SPIEGEL ONLINE: Also ist die Regierung an allem schuld?
Hartman: Die Regierung ist im Moment noch der große Blockierer - nicht wir. Wir haben der Bundesregierung vor neun Monaten einen Brief geschickt, in dem wir die grundlegenden Probleme ansprechen und Lösungen vorschlagen. Damals bekam ich zwar Antworten wie: "Planung? Brauchen wir nicht. Haftung? Mal sehen, wie sich das regeln lässt." Das hat sich jetzt zum Glück geändert, jetzt wollen alle solche Regelungen, und es wird an entsprechenden Gesetzentwürfen gearbeitet. Und es ist vielleicht auch möglich, dass die Bundesregierung die Investorensuche unterstützen will, zum Beispiel über die Förderbank KfW.
SPIEGEL ONLINE: Die Rahmenbedingungen könnten sich bald ändern.

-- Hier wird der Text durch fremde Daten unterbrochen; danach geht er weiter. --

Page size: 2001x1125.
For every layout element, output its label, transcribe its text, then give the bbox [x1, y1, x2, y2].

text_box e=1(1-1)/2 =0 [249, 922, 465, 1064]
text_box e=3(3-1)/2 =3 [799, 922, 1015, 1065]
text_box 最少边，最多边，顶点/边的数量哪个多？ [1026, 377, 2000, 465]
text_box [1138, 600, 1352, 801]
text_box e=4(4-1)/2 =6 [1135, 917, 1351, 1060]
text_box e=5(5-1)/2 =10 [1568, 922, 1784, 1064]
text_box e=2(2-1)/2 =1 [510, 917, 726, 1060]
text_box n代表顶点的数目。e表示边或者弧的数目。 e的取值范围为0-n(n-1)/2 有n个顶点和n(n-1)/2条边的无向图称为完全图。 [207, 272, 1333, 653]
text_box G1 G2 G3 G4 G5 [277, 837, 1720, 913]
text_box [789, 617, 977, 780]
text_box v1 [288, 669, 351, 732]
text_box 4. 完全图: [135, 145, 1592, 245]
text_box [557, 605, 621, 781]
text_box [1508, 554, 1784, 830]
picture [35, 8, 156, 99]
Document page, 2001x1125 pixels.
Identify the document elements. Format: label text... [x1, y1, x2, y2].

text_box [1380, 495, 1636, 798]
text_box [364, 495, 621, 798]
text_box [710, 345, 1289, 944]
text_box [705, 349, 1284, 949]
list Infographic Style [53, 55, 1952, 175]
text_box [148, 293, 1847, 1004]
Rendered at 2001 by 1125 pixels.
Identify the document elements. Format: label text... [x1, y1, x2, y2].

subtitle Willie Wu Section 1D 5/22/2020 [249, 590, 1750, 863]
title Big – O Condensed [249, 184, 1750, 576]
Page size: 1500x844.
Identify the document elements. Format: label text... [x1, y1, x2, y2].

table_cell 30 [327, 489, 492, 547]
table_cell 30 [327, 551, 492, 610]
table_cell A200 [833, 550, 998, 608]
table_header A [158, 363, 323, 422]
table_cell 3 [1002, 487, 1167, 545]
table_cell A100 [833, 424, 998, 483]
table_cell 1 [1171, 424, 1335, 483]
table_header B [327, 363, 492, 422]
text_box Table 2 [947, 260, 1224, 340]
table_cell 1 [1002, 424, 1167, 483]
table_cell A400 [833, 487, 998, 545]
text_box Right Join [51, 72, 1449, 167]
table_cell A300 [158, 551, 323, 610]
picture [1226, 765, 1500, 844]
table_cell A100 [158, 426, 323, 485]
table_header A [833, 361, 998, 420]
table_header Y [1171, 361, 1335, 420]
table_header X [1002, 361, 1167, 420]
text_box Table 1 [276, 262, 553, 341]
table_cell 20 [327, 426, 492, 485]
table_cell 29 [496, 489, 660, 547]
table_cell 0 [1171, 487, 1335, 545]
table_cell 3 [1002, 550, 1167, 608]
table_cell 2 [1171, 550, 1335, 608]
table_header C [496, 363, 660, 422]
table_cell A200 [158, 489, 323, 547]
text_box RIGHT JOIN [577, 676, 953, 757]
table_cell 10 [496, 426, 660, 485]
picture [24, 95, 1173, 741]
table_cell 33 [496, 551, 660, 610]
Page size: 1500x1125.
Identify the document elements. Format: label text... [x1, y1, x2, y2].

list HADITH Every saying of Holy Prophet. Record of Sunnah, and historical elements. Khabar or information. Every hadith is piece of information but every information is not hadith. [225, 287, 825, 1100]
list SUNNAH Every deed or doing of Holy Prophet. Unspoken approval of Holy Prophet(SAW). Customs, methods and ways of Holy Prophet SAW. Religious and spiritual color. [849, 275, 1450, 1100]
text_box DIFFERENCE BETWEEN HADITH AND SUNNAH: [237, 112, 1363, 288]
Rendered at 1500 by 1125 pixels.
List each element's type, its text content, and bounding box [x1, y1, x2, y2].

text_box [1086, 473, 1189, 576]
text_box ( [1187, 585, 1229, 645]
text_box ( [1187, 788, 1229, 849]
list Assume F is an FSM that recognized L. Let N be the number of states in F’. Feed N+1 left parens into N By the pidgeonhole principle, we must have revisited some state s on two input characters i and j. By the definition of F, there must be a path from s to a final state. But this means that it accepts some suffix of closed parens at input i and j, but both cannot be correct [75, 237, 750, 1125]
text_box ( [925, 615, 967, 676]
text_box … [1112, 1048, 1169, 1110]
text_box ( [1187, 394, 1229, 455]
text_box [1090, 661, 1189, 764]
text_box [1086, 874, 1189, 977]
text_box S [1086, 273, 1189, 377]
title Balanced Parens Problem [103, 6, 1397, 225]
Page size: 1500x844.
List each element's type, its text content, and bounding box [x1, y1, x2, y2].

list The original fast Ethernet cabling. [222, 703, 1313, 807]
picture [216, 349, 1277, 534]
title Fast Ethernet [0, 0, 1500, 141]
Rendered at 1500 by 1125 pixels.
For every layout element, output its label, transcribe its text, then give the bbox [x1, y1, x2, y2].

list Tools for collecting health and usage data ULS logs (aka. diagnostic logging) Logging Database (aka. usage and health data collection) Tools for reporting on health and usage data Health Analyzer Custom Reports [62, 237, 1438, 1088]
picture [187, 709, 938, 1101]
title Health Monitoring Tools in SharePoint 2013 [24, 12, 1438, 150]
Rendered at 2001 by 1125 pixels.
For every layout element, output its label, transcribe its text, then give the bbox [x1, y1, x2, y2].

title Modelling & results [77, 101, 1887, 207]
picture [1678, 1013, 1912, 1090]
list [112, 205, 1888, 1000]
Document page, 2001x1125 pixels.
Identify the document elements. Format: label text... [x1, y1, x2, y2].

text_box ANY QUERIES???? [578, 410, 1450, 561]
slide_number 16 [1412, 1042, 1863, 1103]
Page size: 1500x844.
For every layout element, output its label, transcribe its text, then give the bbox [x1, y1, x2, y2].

Die Regierung unterstützt Ihren Vorschlag, Schadensersatzforderungen auf die Verbraucher abzuwälzen. Es kursieren entsprechende Gesetzesentwürfe.
Hartman: In der Tat. Derzeit sieht es so aus, als würden große Hindernisse aus dem Weg geräumt. Das macht mir Hoffnung.
SPIEGEL ONLINE: Die Verbraucher macht es weniger glücklich. Am Ende müssen wieder mal sie für die Planungsfehler der Energiewende zahlen. Tennet dagegen ist fein raus - und wird am Ende gut verdienen.
Hartman: Ich kann den Unmut der Verbraucher verstehen. Wahr ist aber auch: Die Energiewende ist politisch gewollt. Wir tragen unseren Teil zu diesem Projekt bei. Doch das können wir nur mit Hilfe der Verbraucher.